90歳で生涯を閉じるまで、世界中を飛び回っていたサンダース
全米の店舗数が600を超えたとき、サンダースは74歳になっていました。ビジネスが自分の手を離れたと考えたサンダースは、若い実業家のジョン・ブラウン・ジュニアに権利を売って一線から退きます。ジョンはのちのケンタッキー州知事です。
サンダースは走ることをやめたわけではありません。その後もケンタッキーフライドチキンの顔として、日本を含む世界中の店舗を飛び回りました。彼は店舗を一つひとつチェックして回ったんです。自分のレシピがちゃんと守られているかを確認するために。
そして1980年、ケンタッキーフライドチキンの店舗数が世界で6000を超えたころ、サンダースは90歳で生涯を終えました。棺に納められたとき、彼はあの白いスーツを着ていたといいます。
人生のクライマックスはずっと先
このとんでもない男の生涯から、僕たちは何を読み取ることができるでしょうか。
彼の生涯に社会の変化が大きな影響を与えている点は見逃せません。ガスランプ事業の失敗も、ガソリンスタンドの(一時的な)成功も、サンダースカフェの失敗も、いずれも社会環境の変化が原因でした。サンダースほどの人間でも、環境の変化には勝てなかったのです。
しかし彼はあきらめず、ひたすらトライ&エラーを続けます。
するとあるとき、ふと、今までの人生で張ってきた伏線が一気に回収され、幼少時からなじんできた料理がきっかけとなって、人生がクライマックスを迎える。彼の場合、それは65歳を過ぎてからのことでした。
僕はいつも思うのですが、30代や40代くらいで「成功した」「失敗した」と言うのはやめましょう。不毛です。そもそも何をもって成功というのか難しいですし、それは別にしても、せめて80歳くらいまでは待ちましょう。人生、何がどうなるかなんて分かりません。
サンダースに限らず、歴史上の偉人は多くが遅咲きです。ガンディーや孔子のことを思い出してください。彼らも遅咲きでした。それだけではありません。劉邦も、桓武天皇も、伊能忠敬も、ヘンリー・フォードも、ネルソン・マンデラも、シルヴェスター・スタローンも、みな遅咲きです。

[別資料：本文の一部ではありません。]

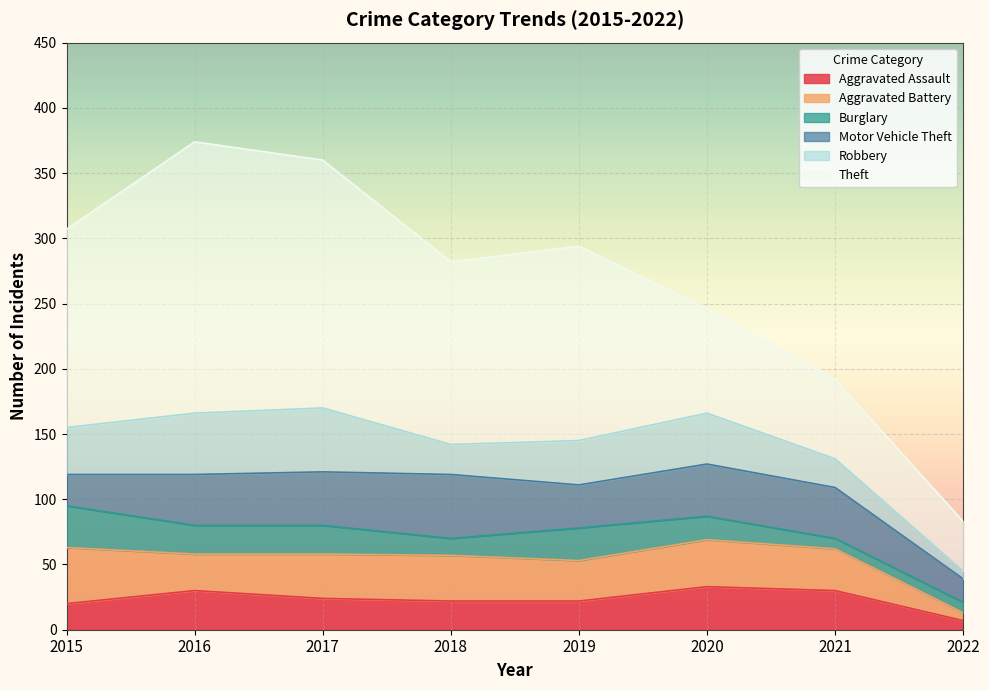

What value does the Motor Vehicle Theft series have at 2016, to the nearest 10?

40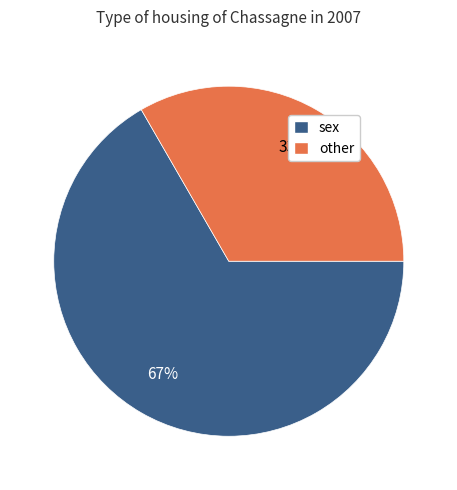

What is the smallest slice in the pie chart?

other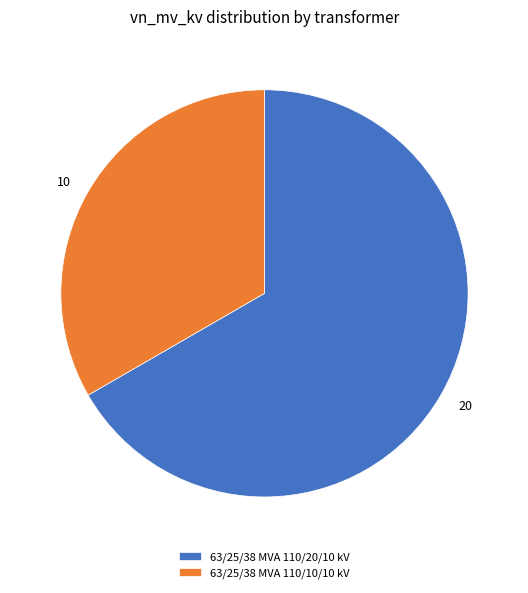

Is there a majority slice in this chart?

Yes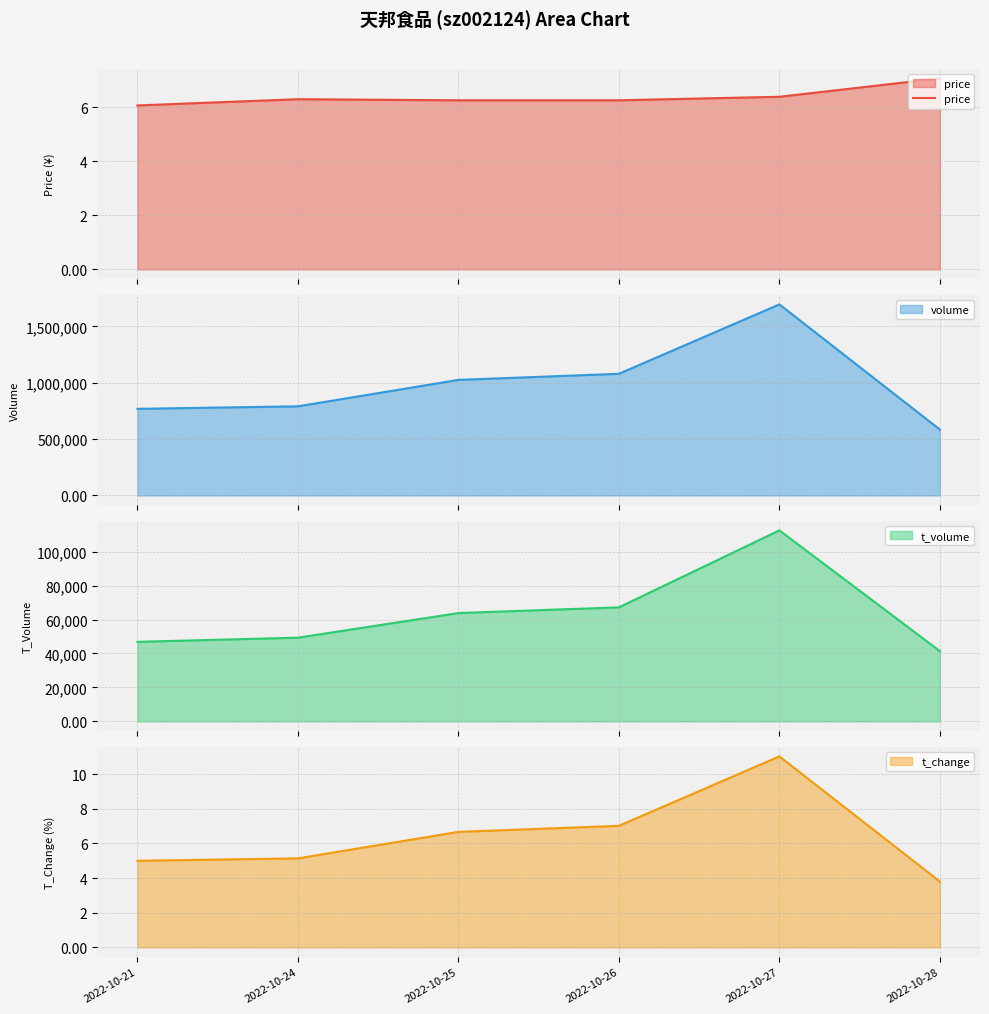

True or false: the data shows 9.8 at 2022-10-24.

False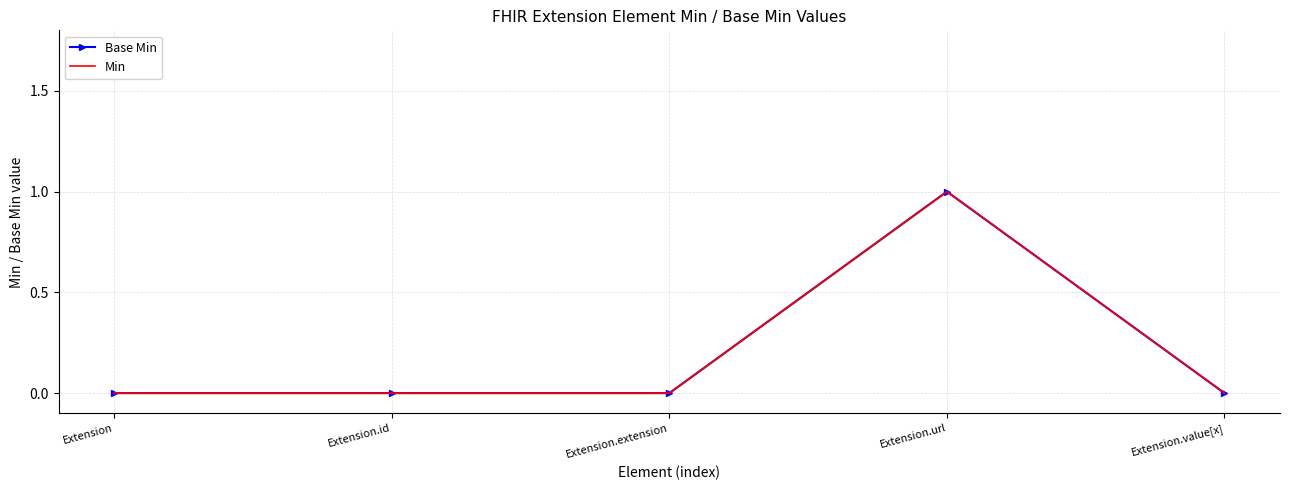

What are all the series names shown in the legend?

Base Min, Min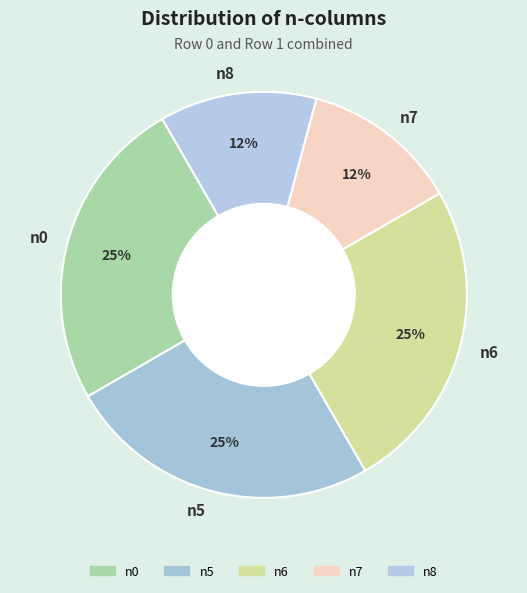

To the nearest percent, what is the average slice percentage?

20%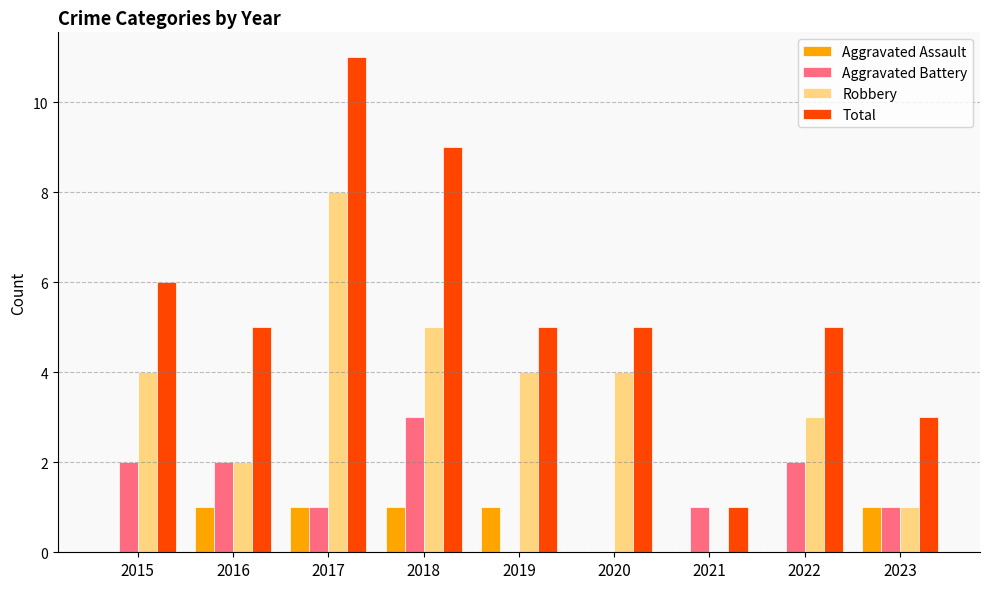

True or false: Aggravated Battery has a value of 3 at 2018.

True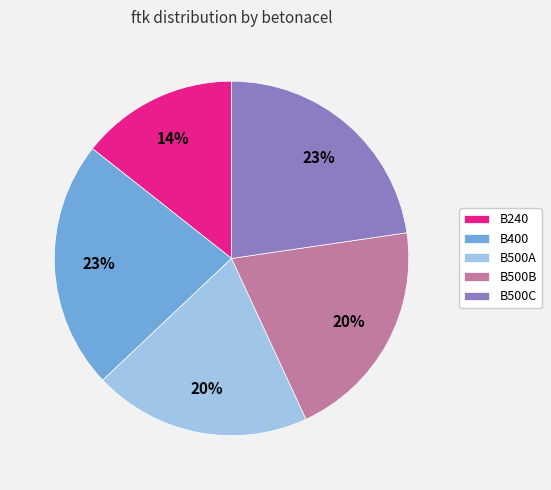

To the nearest percent, what is the combined percentage of B500C and B500A?

43%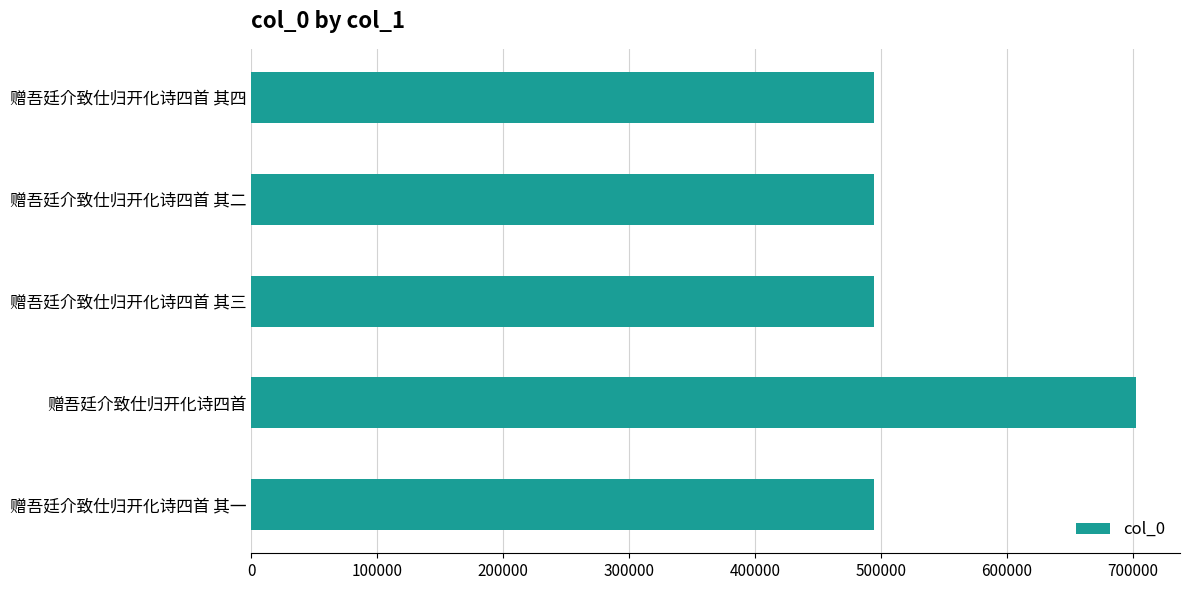

How many distinct data groups are displayed?

1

なぜ偉人は遅咲きが多いのでしょうか? 理由の一つは、人は歳を取るほどしょぼくれていくように思われがちですが、実際は逆にどんどん可能性が広がり、加速していくからではないでしょうか。
だから、まだ若いうちから絶望したり有頂天になるのはやめましょう。
あなたの人生はまだ、ちまちまと伏線を張っている段階にすぎません。クライマックスはまだまだ、ずっと先なんです。